Donna Morris, Walmart
Donna Morris, Walmart

That posture reflects a deliberate philosophy at the people level, articulated most clearly by Donna Morris, Walmart’s executive vice president and chief people officer and HR Executive‘s 2025 HR Executive of the Year.

Morris said Walmart’s AI integration work has been anchored to the company’s broader leadership goal of building an organization that is people-led and tech-powered. This is a “deliberate” choice, she said, that has informed every AI decision the HR function has made.

“I would encourage my peers to engage with their leadership teams in terms of what role they want technology to play as part of their business as they go forward,” Morris told HR Executive. “If you don’t know what you’re building toward, you’re never going to get there.”

Walmart’s key AI investments

Walmart has backed that philosophy with concrete investment.

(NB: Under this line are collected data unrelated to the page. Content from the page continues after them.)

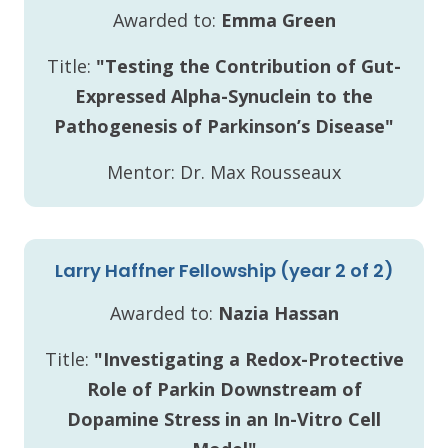
Awarded to:
Emma Green
Title:
"Testing the Contribution of Gut-
Expressed Alpha-Synuclein to the
Pathogenesis of Parkinson’s Disease"
Mentor: Dr. Max Rousseaux
Larry Haffner Fellowship (year 2 of 2)
Awarded to:
Nazia Hassan
Title:
"Investigating a Redox-Protective
Role of Parkin Downstream of
Dopamine Stress in an In-Vitro Cell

HR Executive reported that Walmart announced it is among the first participants in OpenAI’s Certificates program, meaning associates will have access to free OpenAI certification in 2026.

The company has also scaled AI-powered tools for store associates, launched a generative AI assistant for employee experimentation, and, by year’s end 2025, required all U.S. store, club and supply chain managers to complete Manager Academy. This week-long, in-person leadership training prioritizes empathy and relationship-building as essential skills for a tech-powered organization, according to HR Executive.

Morris has also championed skills-based hiring at a scale few employers can match. Walmart employs 2.1 million people globally, making it the largest private employer in the United States.

HR: Pick your influence

Neither company’s approach is risk-free, and HR Executive‘s coverage of the broader AI workforce conversation offers a useful reality check for organizations watching from the sidelines.

Forrester Research analyst J.P. Gownder has said that most layoffs attributed to AI are in fact financially driven. He added that often technology is being used as a justification rather than a genuine replacement, because in most cases, the AI systems required to do those jobs simply do not exist yet, HR Executive reported. Forrester found that 55% of employers that conducted AI-attributed layoffs reported regretting them, and predicted that half of those positions would be quietly rehired, often offshore and at lower salaries.

The contrast between Amazon and Walmart does not resolve into a clean lesson, which is precisely the point. Both companies are growing, investing heavily in AI and signaling to Wall Street that they belong in conversations about platform and cloud-era leaders, not just retailers. These orgs are arriving at their workforce decisions from fundamentally different starting assumptions about what people are worth in an AI-integrated organization.

Morris previously told HR Executive that HR has to be a core part of framing the strategy and the role people will play, and these teams have to do that work before any AI integration project begins.

“There needs to be a tight partnership” between HR and technology functions, she said, “where you’re looking at, what role will people play, what role will technology play and what is the business really trying to achieve?”